Letter-writer Cal Pawson notes big trees are few and far between along the City of White Rock’s hillside.

Letter-writer Cal Pawson notes big trees are few and far between along the City of White Rock’s hillside.

LETTERS: Our cities need to protect trees

Letter writers address the need for tree protection in White Rock and Surrey.

White Rock

Editor:

When travelling through White Rock, especially hillside areas, you realize how few big trees remain.

Trees, notably tall trees, are endangered by the lack of a sustainable, environment-focused community plan and tree-management policy and bylaws. The present plan, policy and bylaws value views and unrestrained development more than trees and green space, which create a livable community and sustain life.

Our present tree-management policy states: “It is the policy of the City of White Rock to manage, preserve and enhance trees on city lands while taking into consideration established views from White Rock properties and scenic views in the city. The long-term objective is to ensure the sustainability of the city’s urban forest assets by increasing the number of healthy trees and amount of tree canopy in the city, without negatively impacting established views…”

It later states: “The city encourages replacement trees that are of a species that will not grow to screen or block viewscapes of neighbouring properties.”

This policy results in the removing and pruning of tall trees in order to have views and encourages trees of smaller varieties. Effectively, this removes native trees, like firs and cedars, that naturally grow and “block views,” but which are necessary for biodiversity and a healthy urban forest and environment.

Tree preservation and a healthy environment need to take precedence over desired views and development.

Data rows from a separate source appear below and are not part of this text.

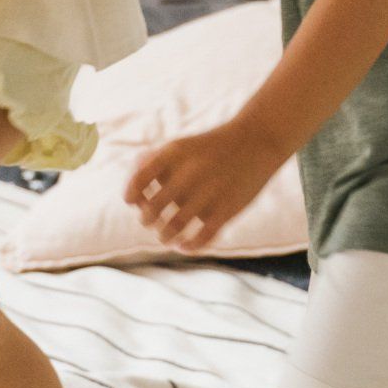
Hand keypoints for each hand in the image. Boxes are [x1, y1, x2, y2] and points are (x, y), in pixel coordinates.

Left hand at [124, 115, 286, 249]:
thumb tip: (131, 194)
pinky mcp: (227, 210)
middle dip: (147, 221)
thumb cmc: (209, 148)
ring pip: (172, 228)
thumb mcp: (179, 146)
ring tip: (166, 236)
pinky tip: (184, 245)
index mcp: (172, 154)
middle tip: (150, 222)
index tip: (134, 203)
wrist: (256, 141)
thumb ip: (151, 164)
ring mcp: (208, 193)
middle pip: (152, 211)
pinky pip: (201, 238)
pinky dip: (188, 246)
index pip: (138, 181)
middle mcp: (188, 173)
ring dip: (164, 237)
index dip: (130, 196)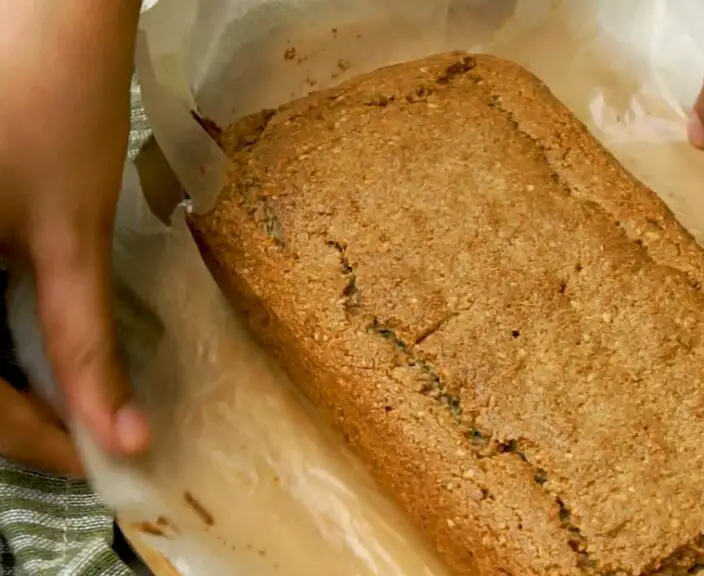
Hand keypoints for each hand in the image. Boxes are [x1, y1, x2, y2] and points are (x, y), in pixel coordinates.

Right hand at [0, 0, 147, 459]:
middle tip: (77, 438)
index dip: (28, 440)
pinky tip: (24, 350)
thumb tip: (123, 434)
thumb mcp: (70, 238)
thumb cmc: (53, 107)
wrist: (43, 14)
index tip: (92, 462)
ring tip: (61, 405)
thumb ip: (85, 344)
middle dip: (10, 416)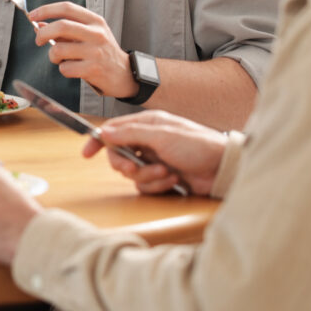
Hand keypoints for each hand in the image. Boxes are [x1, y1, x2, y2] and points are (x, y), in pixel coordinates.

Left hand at [29, 1, 136, 98]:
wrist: (125, 74)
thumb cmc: (102, 53)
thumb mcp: (88, 35)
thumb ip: (65, 29)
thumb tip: (39, 25)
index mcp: (95, 21)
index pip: (67, 8)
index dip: (46, 10)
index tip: (32, 16)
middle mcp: (96, 33)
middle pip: (61, 25)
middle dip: (43, 33)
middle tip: (38, 40)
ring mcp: (95, 52)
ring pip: (59, 49)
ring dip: (52, 56)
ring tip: (60, 59)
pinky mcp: (93, 69)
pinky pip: (65, 68)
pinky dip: (63, 69)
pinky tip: (72, 69)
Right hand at [83, 110, 227, 195]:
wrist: (223, 169)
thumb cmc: (198, 145)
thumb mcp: (161, 135)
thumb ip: (130, 134)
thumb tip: (104, 132)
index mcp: (147, 125)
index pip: (113, 130)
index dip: (98, 140)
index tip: (86, 154)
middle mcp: (148, 141)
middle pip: (118, 155)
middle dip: (126, 164)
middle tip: (134, 168)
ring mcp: (155, 160)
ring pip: (132, 174)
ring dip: (149, 176)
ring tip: (168, 172)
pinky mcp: (162, 178)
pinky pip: (146, 186)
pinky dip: (158, 185)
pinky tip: (175, 180)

The bylaw lists the types of permits a property owner or development can apply for to remove an “unwanted” or protected tree. After submitting a report and small fee and promising to plant and maintain replacement trees, you can expect to receive your permit.

Instead of following this destructive path, let’s preserve and protect all trees that are valuable community resources.

Our future community plan needs to encourage smaller buildings and development plans that include existing and newly planted trees.

Wanting large houses, view properties and unrestricted development that permits tree removal is self-serving and shows ignorance of the value of trees.

Rather than wanting, let’s look to what we need.

We need to educate ourselves regarding the benefits and purpose of trees, and we need to change our values that are destroying the environment, and value that which sustains life and benefits everyone, not just the few.

We need an effective community plan with supportive tree-management policy and bylaws that preserve and protect, in perpetuity, all trees on all lands, public and private, no exceptions, now or future.

We need to plant many trees to restore natural balance and biodiversity, which includes tall native trees.

Cal Pawson, White Rock

Surrey

Re: Surrey’s losing its tree canopy: report, Dec. 2.

Unfortunately, we live in a greedy society where the only thing that really matters is making a profit.

In the name of profit very little consideration is given to our environment, and we are falling short of preserving our old forest.

Forests are levelled to the ground, destroying birds, animals, habitat – not one thought given for those wonderful creatures. Once lost, you can never get it back. We end up with concrete jungles.

It seems money is the only thing that matters.

Planting stick trees is a grand gesture, considering most of our old forests are being destroyed. It takes 40 or more years to become mature trees, then most likely the trees will be cut down again and replanted with stick trees.

Will the vicious cycle ever end?

Mary Mikelson, Surrey

• • •

I read this article with interest. It is a larger issue than people realize, as the Lower Mainland is a significantly large area – enough to change the climate.

Fewer trees mean less moisture, which in turn has a dramatic effect on farming.

The tree policy by the city clearly needs to be changed. Fining large developers is a joke; they willingly pay tens of thousands of dollars rather than worry about trees.

The industrial complex on the corner of 32 Avenue and 192 Street looks somewhat like a nuclear fallout area – not one blade of grass on what must be at least 100 acres.

I questioned the City of Surrey’s planning department some time ago. Their view is that they cannot dictate to developers where to leave existing trees.

I don’t think they have to. One solution could be to simply grant development permission on condition that 30 per cent of all trees remain. Simple: leave it up to the developer with a tree audit before and after.

Michael Klerck, White Rock

• • •

I live in the heart of Ocean Park. Beautiful big trees are part of the reason to be there, taking care and enjoying these wonders.

Imagine my feeling when a clearcut was completed on a home a few doors down from my home on 22 Avenue in Surrey. This was not for a new build or an addition; the result was a lawn. I counted 13 big stumps.

I called the bylaws department, and the response was the trees must have been sick. She then informed me it was 17 trees! I asked for an arborist or someone to call me with the reasoning behind this unbelievable turn of events. It has been months now and no return call.

It is hard to believe someone would allow this, just for a lawn. Many in the neighbourhood find this hard to fathom. What Surrey says and what was done to our street is a complete turn of affairs.